Dothideomycetes is the largest class of kingdom Fungi and comprises an incredible diversity of lifestyles, many of which have evolved multiple times. Plant pathogens represent a major ecological niche of the class Dothideomycetes and they are known to infect most major food crops and feedstocks for biomass and biofuel production. Studying the ecology and evolution of Dothideomycetes has significant implications for our fundamental understanding of fungal evolution, their adaptation to stress and host specificity, and practical implications with regard to the effects of climate change and on the food, feed, and livestock elements of the agro-economy. In this study, we present the first large-scale, whole-genome comparison of 101 Dothideomycetes introducing 55 newly sequenced species. The availability of whole-genome data produced a high-confidence phylogeny leading to reclassification of 25 organisms, provided a clearer picture of the relationships among the various families, and indicated that pathogenicity evolved multiple times within this class. We also identified gene family expansions and contractions across the Dothideomycetes phylogeny linked to ecological niches providing insights into genome evolution and adaptation across this group. Using machine-learning methods we classified fungi into lifestyle classes with >95 % accuracy and identified a small number of gene families that positively correlated with these distinctions. This can become a valuable tool for genome-based prediction of species lifestyle, especially for rarely seen and poorly studied species.
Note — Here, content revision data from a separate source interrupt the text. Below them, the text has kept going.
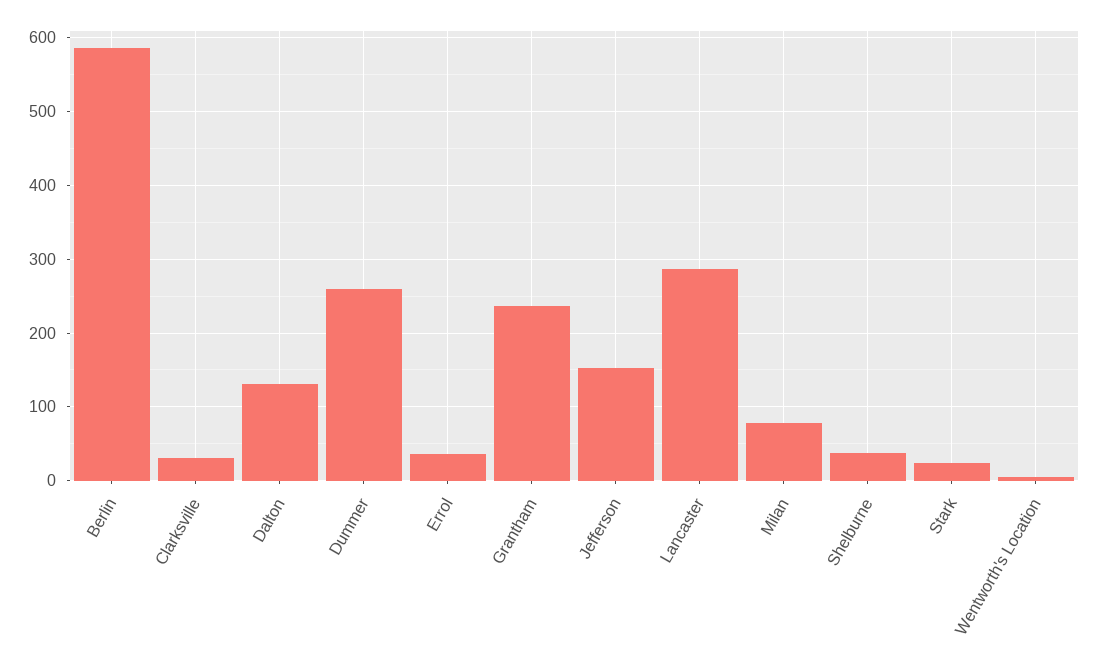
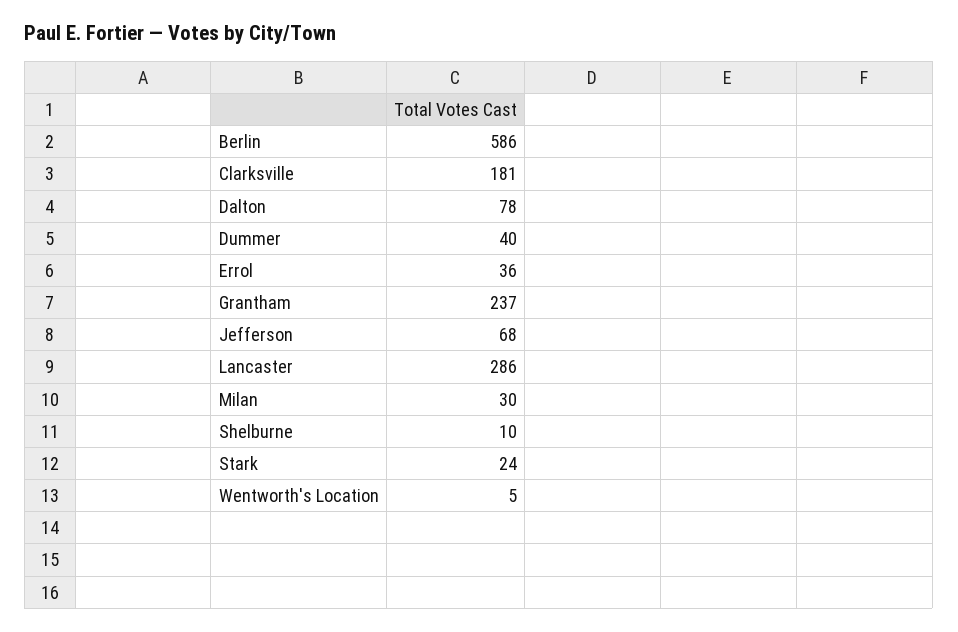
  {
    "Berlin": 586,
-   "Clarksville": 30,
+   "Clarksville": 181,
-   "Dalton": 130,
+   "Dalton": 78,
-   "Dummer": 260,
+   "Dummer": 40,
    "Errol": 36,
    "Grantham": 237,
-   "Jefferson": 150,
+   "Jefferson": 68,
    "Lancaster": 286,
-   "Milan": 80,
+   "Milan": 30,
-   "Shelburne": 40,
+   "Shelburne": 10,
    "Stark": 24,
    "Wentworth's Location": 5
  }

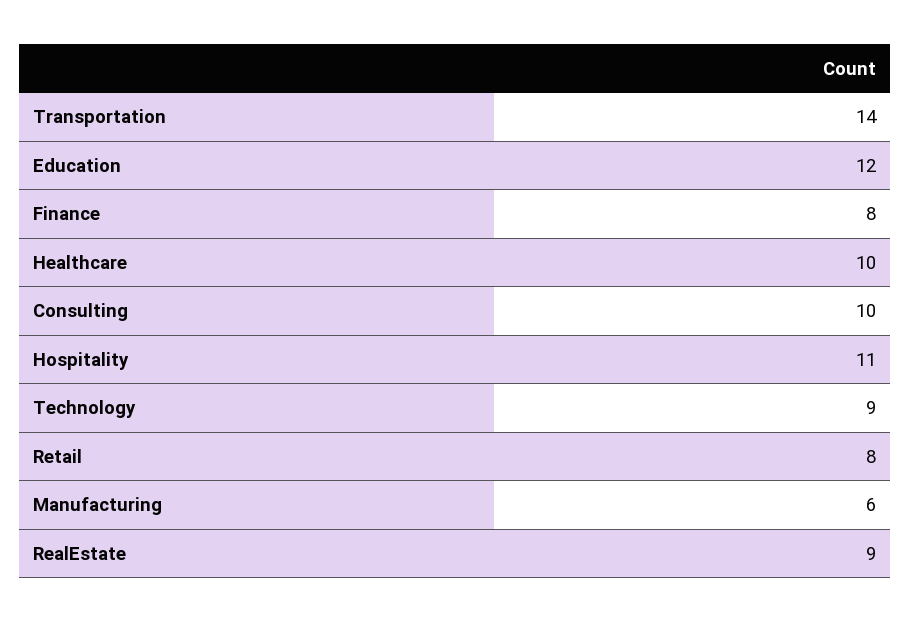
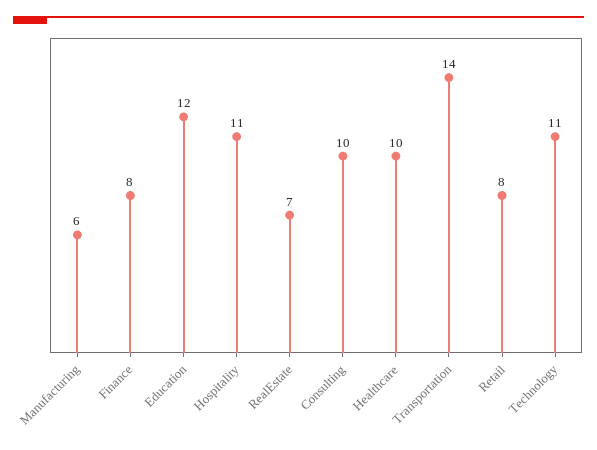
  {
    "Transportation": 14,
    "Education": 12,
    "Finance": 8,
    "Healthcare": 10,
    "Consulting": 10,
    "Hospitality": 11,
-   "Technology": 9,
+   "Technology": 11,
    "Retail": 8,
    "Manufacturing": 6,
-   "RealEstate": 9
+   "RealEstate": 7
  }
Keywords: Aulographales Crous, Spatafora, Haridas & Grigoriev; Coniosporiaceae Crous, Spatafora, Haridas & Grigoriev; Coniosporiales Crous, Spatafora, Haridas & Grigoriev; Eremomycetales Crous, Spatafora, Haridas & Grigoriev; Fungal evolution; Genome-based prediction; Lineolataceae Crous, Spatafora, Haridas & Grigoriev; Lineolatales Crous, Spatafora, Haridas & Grigoriev; Machine-learning; New taxa; Rhizodiscinaceae Crous, Spatafora, Haridas & Grigoriev.